Uisp Rovigo: dal rugby al calcio in nome dell’inclusione

Umberto Casellato, allenatore di rugby, per un giorno mister del Porto Alegre, squadra amatoriale Uisp, composta da migranti

 

Il tecnico della FemiCz Rugby Rovigo, squadra capolista del campionato, è diventato testimonial anti razzismo andando ad allenare a Bosaro, vicino Rovigo, una squadra di calcio Uisp, il Porto Alegre, formata da migranti e rifugiati africani. Per una giornata hanno sostituito il calcio con il rugby mettendosi agli ordini di Casellato per lavorare su touche, mischia, passaggi e partitella al tocco, fra pacche sulle spalle e risate generali, prima del terzo tempo con the, biscotti e vino.

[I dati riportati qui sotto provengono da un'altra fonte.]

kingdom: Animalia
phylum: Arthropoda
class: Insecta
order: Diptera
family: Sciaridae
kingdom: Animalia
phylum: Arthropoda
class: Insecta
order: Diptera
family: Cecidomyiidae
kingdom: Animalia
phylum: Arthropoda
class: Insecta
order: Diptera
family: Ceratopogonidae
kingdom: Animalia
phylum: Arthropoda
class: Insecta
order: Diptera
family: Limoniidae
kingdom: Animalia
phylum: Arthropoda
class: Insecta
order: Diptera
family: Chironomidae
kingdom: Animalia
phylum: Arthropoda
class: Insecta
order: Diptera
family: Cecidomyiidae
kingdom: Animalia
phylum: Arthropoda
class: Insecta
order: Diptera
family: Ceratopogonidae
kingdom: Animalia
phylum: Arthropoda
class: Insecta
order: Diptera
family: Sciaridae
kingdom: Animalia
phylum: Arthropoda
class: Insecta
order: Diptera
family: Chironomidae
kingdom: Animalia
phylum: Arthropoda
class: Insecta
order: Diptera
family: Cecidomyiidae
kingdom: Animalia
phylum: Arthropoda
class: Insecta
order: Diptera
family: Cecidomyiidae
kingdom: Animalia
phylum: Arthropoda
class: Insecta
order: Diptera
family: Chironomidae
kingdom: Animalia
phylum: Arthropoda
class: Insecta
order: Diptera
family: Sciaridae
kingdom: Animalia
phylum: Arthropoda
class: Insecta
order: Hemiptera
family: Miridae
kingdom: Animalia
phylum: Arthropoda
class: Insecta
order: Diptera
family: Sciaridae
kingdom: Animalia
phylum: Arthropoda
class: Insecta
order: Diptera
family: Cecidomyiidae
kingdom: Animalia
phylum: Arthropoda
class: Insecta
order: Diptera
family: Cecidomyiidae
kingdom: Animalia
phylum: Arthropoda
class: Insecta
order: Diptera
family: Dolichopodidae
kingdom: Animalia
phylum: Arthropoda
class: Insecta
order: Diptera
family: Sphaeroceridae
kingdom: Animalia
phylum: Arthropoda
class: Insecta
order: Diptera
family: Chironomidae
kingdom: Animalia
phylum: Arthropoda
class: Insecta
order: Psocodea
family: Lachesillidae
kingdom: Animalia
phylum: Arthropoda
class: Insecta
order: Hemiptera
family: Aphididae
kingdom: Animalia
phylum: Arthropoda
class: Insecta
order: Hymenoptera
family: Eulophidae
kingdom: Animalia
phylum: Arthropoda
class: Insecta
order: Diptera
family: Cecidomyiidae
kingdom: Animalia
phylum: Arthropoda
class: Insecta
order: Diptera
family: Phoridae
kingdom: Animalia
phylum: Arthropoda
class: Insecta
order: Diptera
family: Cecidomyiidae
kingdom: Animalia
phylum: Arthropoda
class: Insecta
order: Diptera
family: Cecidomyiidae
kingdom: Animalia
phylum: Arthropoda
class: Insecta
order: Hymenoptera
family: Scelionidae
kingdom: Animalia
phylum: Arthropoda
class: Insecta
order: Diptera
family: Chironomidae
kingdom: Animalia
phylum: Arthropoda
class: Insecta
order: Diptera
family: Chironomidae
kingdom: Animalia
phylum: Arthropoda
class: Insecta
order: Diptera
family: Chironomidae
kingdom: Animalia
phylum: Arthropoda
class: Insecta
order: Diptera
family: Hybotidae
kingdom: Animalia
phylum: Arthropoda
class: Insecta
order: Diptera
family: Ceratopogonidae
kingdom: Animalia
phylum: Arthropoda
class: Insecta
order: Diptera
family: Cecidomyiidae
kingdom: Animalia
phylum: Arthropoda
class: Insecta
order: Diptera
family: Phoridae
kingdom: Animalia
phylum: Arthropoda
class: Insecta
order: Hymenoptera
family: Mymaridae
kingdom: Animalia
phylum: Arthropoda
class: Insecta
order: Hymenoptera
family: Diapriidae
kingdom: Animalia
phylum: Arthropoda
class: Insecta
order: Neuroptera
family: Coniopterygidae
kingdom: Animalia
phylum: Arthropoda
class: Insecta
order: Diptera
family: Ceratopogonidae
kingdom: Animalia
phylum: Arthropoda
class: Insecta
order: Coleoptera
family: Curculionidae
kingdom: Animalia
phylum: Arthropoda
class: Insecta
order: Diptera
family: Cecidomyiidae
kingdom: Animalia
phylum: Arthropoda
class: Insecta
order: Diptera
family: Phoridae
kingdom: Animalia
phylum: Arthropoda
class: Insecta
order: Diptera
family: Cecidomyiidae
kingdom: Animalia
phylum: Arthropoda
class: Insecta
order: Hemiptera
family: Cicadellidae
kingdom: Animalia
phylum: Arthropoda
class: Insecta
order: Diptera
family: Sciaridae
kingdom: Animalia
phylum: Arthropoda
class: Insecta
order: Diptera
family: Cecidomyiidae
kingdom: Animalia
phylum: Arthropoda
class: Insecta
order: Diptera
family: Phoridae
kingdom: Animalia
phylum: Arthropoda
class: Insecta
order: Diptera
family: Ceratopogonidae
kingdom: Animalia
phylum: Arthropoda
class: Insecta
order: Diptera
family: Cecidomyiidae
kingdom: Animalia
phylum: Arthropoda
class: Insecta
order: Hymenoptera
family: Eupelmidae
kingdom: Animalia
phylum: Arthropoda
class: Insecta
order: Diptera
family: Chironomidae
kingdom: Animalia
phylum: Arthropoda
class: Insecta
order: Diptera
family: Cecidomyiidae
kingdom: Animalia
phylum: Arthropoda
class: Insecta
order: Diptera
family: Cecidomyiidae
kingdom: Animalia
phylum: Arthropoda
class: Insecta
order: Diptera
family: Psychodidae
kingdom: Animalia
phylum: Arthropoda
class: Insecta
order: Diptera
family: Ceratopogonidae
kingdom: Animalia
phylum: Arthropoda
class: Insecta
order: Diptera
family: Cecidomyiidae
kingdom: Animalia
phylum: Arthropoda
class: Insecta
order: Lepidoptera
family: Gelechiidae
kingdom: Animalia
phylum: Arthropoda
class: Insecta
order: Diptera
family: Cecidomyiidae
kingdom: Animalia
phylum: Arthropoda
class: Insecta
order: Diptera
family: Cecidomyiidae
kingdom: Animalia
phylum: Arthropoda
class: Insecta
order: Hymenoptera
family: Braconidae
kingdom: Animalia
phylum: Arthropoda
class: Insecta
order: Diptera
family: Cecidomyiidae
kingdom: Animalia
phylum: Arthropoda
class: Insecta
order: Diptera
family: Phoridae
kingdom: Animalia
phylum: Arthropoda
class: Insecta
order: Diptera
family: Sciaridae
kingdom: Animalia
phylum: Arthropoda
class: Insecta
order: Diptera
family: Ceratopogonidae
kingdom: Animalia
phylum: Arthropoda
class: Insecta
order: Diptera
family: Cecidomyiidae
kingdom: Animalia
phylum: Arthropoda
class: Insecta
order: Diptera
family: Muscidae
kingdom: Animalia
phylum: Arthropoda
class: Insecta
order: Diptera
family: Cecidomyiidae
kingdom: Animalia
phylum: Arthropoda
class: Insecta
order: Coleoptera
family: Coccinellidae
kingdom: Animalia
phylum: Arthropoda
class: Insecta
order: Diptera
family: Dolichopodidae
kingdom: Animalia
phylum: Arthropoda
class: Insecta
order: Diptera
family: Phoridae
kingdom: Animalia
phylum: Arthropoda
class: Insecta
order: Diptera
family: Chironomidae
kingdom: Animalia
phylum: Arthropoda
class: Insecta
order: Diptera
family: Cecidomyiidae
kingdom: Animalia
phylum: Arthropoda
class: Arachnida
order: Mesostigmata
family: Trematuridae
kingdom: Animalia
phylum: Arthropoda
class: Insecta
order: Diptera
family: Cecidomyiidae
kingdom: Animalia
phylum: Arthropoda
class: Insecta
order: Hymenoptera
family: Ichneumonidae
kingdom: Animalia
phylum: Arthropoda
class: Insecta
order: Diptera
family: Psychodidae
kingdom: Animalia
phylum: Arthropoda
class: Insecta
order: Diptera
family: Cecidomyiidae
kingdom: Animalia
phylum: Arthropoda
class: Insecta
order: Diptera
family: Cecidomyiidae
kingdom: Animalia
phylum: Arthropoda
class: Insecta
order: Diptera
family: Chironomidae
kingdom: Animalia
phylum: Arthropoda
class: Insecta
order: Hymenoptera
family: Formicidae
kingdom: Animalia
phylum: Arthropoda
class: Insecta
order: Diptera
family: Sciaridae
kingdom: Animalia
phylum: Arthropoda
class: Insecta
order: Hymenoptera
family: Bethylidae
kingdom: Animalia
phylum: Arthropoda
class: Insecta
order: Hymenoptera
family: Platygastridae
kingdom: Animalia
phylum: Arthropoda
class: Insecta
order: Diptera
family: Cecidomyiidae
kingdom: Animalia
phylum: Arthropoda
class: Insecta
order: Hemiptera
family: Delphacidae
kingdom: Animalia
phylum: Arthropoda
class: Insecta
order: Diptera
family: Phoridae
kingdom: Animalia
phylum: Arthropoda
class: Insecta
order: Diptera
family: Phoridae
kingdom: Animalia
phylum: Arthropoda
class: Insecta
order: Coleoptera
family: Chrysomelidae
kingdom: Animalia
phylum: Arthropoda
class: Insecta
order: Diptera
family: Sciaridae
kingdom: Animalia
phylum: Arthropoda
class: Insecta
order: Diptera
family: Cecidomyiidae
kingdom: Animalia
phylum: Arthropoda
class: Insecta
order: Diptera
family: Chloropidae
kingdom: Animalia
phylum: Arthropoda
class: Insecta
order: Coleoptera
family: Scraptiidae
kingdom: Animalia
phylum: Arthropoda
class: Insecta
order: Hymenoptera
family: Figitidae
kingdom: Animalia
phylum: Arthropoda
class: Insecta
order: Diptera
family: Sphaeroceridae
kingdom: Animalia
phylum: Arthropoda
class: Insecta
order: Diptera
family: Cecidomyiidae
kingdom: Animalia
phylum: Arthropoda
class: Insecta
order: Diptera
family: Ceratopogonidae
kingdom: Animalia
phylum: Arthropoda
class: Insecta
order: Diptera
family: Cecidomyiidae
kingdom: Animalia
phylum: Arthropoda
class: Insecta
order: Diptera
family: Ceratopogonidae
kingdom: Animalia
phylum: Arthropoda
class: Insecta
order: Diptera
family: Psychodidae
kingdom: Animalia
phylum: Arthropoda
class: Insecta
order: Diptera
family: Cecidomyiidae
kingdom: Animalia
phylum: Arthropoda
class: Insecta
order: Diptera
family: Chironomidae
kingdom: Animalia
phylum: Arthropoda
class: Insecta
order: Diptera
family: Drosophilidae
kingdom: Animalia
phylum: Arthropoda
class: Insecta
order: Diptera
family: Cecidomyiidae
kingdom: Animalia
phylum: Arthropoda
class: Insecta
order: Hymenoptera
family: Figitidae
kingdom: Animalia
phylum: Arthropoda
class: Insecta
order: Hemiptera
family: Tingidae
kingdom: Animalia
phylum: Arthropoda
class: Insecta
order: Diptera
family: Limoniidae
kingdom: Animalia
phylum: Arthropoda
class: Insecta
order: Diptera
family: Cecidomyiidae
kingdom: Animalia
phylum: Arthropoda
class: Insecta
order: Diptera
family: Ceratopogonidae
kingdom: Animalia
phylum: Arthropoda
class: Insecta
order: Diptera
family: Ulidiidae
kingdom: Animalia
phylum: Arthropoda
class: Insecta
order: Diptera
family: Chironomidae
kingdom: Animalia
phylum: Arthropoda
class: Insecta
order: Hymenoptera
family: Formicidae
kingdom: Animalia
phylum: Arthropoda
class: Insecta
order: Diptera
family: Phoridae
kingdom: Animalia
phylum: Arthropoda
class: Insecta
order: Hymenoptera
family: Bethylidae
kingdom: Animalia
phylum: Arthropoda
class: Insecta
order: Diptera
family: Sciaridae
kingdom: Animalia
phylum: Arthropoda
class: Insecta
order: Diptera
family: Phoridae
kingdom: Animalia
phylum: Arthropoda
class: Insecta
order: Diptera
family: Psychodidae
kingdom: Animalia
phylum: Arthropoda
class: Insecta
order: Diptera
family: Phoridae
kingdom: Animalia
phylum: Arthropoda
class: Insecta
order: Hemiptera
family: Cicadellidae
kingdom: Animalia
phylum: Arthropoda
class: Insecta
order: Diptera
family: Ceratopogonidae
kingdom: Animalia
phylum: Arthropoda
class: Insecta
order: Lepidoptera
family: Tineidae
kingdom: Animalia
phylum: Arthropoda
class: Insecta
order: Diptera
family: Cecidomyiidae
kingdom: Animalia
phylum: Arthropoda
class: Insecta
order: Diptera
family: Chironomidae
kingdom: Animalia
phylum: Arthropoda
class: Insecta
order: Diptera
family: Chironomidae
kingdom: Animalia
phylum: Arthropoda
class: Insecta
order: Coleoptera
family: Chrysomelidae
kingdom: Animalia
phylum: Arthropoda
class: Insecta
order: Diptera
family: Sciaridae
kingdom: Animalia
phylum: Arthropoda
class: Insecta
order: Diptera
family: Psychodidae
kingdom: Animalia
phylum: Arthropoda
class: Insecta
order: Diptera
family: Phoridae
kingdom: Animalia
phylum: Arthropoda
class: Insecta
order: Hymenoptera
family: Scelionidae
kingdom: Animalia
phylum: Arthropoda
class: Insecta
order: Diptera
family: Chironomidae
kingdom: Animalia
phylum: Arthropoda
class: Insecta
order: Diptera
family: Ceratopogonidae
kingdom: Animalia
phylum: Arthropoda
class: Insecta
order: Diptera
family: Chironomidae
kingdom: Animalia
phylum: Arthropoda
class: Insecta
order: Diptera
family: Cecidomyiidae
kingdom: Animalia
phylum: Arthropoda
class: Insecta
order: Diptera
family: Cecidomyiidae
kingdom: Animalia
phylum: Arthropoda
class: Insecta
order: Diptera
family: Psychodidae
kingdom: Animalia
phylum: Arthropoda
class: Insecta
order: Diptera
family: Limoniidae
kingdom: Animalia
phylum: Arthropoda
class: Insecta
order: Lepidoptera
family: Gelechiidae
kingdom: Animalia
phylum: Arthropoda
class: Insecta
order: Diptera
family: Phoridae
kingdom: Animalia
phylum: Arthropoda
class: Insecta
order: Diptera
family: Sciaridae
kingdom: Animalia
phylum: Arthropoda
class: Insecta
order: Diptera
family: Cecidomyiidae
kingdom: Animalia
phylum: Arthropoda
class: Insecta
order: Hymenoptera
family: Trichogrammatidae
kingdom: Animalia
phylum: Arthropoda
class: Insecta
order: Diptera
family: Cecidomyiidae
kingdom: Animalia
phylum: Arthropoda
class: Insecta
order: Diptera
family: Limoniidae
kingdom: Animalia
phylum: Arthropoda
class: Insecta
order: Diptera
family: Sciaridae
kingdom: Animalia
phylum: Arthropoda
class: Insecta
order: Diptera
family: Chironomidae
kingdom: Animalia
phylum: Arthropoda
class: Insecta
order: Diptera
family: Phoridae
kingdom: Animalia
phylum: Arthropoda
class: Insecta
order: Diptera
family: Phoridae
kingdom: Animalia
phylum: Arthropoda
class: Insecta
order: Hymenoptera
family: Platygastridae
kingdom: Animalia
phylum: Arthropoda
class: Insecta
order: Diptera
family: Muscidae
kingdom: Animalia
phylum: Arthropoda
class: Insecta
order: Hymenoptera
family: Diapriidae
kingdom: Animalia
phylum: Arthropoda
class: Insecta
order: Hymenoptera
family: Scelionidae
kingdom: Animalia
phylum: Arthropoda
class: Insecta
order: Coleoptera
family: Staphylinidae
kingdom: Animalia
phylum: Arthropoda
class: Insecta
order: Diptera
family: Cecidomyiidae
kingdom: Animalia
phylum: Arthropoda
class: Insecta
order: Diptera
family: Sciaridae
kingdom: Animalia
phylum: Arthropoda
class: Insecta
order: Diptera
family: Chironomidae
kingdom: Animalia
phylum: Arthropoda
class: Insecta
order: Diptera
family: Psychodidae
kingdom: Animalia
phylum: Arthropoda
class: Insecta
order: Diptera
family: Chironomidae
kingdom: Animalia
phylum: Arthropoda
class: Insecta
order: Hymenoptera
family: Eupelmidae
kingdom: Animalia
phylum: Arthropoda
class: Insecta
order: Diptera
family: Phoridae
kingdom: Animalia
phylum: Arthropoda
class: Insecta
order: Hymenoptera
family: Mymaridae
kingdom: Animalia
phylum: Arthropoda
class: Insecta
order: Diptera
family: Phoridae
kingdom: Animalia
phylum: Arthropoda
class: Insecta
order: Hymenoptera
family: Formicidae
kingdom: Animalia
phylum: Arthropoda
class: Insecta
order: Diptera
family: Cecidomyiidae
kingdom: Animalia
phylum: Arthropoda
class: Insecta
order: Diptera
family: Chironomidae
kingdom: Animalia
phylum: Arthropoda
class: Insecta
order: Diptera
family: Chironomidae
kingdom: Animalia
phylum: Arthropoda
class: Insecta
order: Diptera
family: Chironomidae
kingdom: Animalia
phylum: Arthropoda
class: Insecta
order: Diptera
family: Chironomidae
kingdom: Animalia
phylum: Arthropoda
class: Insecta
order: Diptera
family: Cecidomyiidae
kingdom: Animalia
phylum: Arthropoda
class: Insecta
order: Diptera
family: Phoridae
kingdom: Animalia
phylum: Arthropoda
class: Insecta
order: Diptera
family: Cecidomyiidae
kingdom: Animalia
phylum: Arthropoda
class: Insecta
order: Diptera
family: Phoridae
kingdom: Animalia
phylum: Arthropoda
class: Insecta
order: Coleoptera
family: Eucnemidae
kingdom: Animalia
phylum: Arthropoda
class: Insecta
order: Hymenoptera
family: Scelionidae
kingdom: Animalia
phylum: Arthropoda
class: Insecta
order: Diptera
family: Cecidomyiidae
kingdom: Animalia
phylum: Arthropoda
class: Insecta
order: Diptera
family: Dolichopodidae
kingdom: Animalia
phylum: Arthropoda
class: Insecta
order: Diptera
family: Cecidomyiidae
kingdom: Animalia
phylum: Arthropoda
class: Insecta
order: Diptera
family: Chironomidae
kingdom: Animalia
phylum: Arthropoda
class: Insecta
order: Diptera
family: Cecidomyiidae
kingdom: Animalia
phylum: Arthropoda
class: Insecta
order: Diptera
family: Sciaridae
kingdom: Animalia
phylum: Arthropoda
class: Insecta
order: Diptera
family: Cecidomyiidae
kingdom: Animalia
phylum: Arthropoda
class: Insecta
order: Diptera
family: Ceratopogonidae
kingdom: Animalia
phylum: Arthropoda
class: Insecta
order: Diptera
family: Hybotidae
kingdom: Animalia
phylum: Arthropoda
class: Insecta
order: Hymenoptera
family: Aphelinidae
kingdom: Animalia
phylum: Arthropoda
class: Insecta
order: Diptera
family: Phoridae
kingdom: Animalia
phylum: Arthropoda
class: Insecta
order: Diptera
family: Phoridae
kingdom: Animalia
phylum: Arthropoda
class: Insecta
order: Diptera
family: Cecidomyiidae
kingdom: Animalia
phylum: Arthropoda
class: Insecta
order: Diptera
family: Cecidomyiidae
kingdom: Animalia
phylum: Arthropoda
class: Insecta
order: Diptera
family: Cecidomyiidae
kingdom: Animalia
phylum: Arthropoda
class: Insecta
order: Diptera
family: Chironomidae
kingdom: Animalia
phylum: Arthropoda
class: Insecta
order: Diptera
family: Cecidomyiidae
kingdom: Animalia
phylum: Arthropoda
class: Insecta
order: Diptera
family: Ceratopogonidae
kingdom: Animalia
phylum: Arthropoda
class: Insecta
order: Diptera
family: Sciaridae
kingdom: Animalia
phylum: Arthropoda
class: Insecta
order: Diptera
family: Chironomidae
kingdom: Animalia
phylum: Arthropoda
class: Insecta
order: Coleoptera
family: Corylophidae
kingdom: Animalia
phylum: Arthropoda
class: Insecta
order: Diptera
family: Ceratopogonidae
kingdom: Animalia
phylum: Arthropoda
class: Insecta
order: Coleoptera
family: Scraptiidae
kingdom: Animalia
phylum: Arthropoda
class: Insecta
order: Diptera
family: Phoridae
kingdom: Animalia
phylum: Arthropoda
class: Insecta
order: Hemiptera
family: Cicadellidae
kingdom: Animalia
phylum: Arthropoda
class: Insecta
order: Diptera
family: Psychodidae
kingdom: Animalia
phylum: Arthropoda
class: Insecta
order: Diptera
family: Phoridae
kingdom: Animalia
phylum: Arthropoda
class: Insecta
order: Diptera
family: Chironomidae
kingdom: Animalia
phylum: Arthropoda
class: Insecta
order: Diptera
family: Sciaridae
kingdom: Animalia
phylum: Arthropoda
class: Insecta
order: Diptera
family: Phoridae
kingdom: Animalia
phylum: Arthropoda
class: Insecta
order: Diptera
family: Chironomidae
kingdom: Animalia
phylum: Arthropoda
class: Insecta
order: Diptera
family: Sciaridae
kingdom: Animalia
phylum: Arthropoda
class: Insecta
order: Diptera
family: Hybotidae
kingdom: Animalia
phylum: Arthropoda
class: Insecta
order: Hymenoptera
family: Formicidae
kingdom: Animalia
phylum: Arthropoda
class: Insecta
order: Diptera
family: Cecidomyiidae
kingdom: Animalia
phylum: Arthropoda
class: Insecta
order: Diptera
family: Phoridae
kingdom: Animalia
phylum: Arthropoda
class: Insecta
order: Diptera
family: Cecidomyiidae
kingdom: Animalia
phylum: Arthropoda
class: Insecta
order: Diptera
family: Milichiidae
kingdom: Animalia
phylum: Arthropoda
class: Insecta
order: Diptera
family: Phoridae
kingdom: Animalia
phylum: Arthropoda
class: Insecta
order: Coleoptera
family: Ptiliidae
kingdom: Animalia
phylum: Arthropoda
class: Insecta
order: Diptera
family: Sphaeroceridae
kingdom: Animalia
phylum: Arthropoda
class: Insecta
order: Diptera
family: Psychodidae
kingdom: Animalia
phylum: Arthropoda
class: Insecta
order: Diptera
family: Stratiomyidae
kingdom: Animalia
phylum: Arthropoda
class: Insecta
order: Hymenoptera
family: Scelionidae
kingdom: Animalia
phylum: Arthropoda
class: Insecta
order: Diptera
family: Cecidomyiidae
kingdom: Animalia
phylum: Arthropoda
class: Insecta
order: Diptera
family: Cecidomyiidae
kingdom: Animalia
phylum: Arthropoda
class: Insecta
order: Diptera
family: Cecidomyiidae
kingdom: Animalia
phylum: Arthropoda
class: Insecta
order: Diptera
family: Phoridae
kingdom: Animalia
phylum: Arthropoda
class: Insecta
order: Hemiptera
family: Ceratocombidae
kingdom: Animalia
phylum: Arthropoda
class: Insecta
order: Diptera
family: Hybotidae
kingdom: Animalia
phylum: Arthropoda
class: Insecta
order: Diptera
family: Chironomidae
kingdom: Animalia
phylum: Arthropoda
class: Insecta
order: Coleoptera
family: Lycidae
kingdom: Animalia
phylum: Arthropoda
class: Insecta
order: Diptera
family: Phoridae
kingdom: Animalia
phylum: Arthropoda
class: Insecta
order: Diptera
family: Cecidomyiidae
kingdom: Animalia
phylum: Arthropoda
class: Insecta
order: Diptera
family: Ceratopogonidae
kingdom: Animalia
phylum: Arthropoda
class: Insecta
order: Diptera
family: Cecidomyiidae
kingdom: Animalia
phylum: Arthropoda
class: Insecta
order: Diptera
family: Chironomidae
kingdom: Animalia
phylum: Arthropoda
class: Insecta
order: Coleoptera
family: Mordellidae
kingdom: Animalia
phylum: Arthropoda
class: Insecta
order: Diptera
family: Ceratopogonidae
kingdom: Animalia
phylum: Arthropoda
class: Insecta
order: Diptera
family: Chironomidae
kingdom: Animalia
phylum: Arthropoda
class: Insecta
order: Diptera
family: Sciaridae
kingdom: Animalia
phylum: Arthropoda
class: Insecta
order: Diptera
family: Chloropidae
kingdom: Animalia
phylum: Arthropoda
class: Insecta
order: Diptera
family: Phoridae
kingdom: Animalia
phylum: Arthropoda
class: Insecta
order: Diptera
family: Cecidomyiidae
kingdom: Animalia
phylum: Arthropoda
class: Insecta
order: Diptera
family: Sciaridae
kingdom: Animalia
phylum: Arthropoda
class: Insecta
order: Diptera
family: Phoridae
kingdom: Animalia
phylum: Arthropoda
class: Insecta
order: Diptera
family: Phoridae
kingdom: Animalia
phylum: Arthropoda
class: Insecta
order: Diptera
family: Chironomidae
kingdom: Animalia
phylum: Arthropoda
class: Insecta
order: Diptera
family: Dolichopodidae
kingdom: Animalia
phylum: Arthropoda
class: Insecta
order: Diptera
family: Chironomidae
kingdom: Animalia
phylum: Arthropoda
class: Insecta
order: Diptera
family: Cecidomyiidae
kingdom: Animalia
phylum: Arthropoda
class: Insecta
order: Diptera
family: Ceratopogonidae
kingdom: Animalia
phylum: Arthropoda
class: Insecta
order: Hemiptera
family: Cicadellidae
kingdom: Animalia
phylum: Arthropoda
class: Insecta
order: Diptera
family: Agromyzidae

Umberto Casellato è stato squalificato per otto settimane per avere offeso, il 12 gennaio, Jeremy Su’a, giocatore samoano dell’Argos Petrarca Padova, nell’acceso derby di coppa europea Continental Shield. Potrà quindi tornare in panchina dal 18 marzo, ma scontare semplicemente la pena non bastava, dopo quando successo. Così Casellato, insieme alla società e su input del presidente del Comitato veneto della Federazione italiana rugby, ha deciso di fare qualcosa di più per dimostrare di non essere razzista. Ha fatto un gesto simbolico andando ad allenare il Porto Alegre, la squadra seguita dall’omonima cooperativa sociale. La prossima volta si rivedranno al ‘Battaglini' il campo del Rovigo, dove il Porto Alegre si allenerà assieme ai rugbisti e farà loro da “passerella” in occasione di una delle prossime partite del Top 12. E, di nuovo, lo sport quello vero, nel senso di praticato, avrà vinto contro il razzismo.

Dopo l’episodio con il ragazzo samoano si era subito scusato: “Usare certe parole non fa parte del mio carattere e del mio modo di essere, ho fatto una cavolata”. Loro gli hanno regalato un berretto di lana con la scritta “Porto Alegre”, con il quale ha diretto tutto l’allenamento. Lui li ha ricambiati con un pallone da rugby dicendo: “Spero che continuerete a divertirvi con questo, anche se siete dei calciatori”. Si è consumato così, fra sorrisi e placcaggi, l’allenamento che è durato tre quarti d’ora. I ragazzi del Porto Alegre, giovani provenienti da Sierra Leone, Gambia, Ghana, Nigeria, non avevano mai toccato una palla ovale, ma non ci hanno messo molto a farsela diventare familiare.